After her May 1979 election win, Thatcher initiated a number of free-market reforms, including the abandonment of price and foreign exchange controls. However, the key period in Thatcher’s prime ministership was 1981. Worldwide recession meant that Britain’s unemployment rate was approaching three million, there were riots in several British cities, her opinion poll ratings had plummeted and 364 economists wrote an open letter to The Times arguing that her policies would never work. Most politicians would have decided that the path to political survival lay through compromise, but not Thatcher. As she told the Tory conference in 1981 ‘U-turn if you want to, the lady’s not for turning’, words which every contemporary politician should recite when handed the latest focus group results.
She was proven right when, by the time she went back to the polls in June 1983, the economy was showing signs of improvement and her stature had been enhanced by her resolute response in the Falklands. She won the 1983 election with a majority of 144 seats, the biggest majority since 1945, and was returned again with a handsome majority of 102 in 1987.

^^^^^^^^^^^^^^^^

> **REQUIREMENT 1**: List every distinct year named in the passage on Thatcher's premiership, in the order each first appears.
> **REQUIREMENT 2**: Carry on the passage on Thatcher's premiership, starting after its final sentence.
None of these rows is used in any task.

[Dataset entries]
^^^^^^^^^^^^^^^^

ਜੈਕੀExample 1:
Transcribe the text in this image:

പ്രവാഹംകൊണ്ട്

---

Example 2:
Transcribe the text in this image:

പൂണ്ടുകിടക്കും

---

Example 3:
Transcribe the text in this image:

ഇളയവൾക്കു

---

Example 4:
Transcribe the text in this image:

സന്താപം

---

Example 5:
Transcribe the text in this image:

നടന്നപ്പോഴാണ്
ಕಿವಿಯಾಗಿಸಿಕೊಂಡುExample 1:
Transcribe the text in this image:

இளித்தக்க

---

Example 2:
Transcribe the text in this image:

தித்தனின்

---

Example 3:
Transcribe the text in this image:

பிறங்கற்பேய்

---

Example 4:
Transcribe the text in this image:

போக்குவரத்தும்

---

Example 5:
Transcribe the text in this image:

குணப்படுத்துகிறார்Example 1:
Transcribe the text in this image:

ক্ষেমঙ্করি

^^^^^^^^^^^^^^^^

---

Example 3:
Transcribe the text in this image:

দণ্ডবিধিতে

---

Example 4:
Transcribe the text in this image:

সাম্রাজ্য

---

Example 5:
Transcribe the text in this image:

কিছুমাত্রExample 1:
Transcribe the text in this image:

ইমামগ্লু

^^^^^^^^^^^^^^^^

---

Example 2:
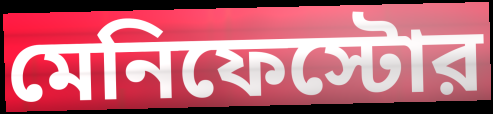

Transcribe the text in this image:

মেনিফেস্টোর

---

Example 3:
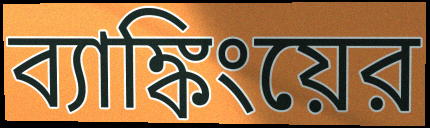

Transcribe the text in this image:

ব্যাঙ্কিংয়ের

^^^^^^^^^^^^^^^^

> **TASK ANSWER 1**: 1979, 1981, 1983, 1945, 1987

> **TASK ANSWER 2**:
By 1988, she had reduced the top marginal tax rate, which was 83 per cent (with a 15 per cent surcharge bringing it to 98 per cent on ‘unearned’ income) when she came to power, to 40 per cent (with no surcharge) and also cut the basic rate from 33 per cent to 25 per cent. She had embarked on a series of privatisations, first of state-owned businesses (including British Telecom, British Airways, British Leyland, Rolls-Royce and parts of British Steel) and then of public utilities. The resulting wider share ownership complemented the mass sale of council houses and went some way towards breaking down the rigid British class distinction between capitalists and workers. This was deep reform attempting to change British culture, which had been moving on an anti-capitalist trajectory for many decades.
Thatcher’s impact was not confined to Britain. She was one of the big three, along with US president Ronald Reagan and Pope John Paul II, who confidently asserted the moral superiority of the West in the Cold War. As early as 1976, the Soviets dubbed her the ‘Iron Lady’—it was a badge she wore with pride. She was also the first to realise that in Mikhail Gorbachev the Soviets had a leader with whom the West could ‘do business’, and Reagan was prepared to take her word for it. By the end of her time in power the Berlin Wall had fallen, although it should be noted that she opposed German reunification, one of a number of quixotic judgments which clouded her third term.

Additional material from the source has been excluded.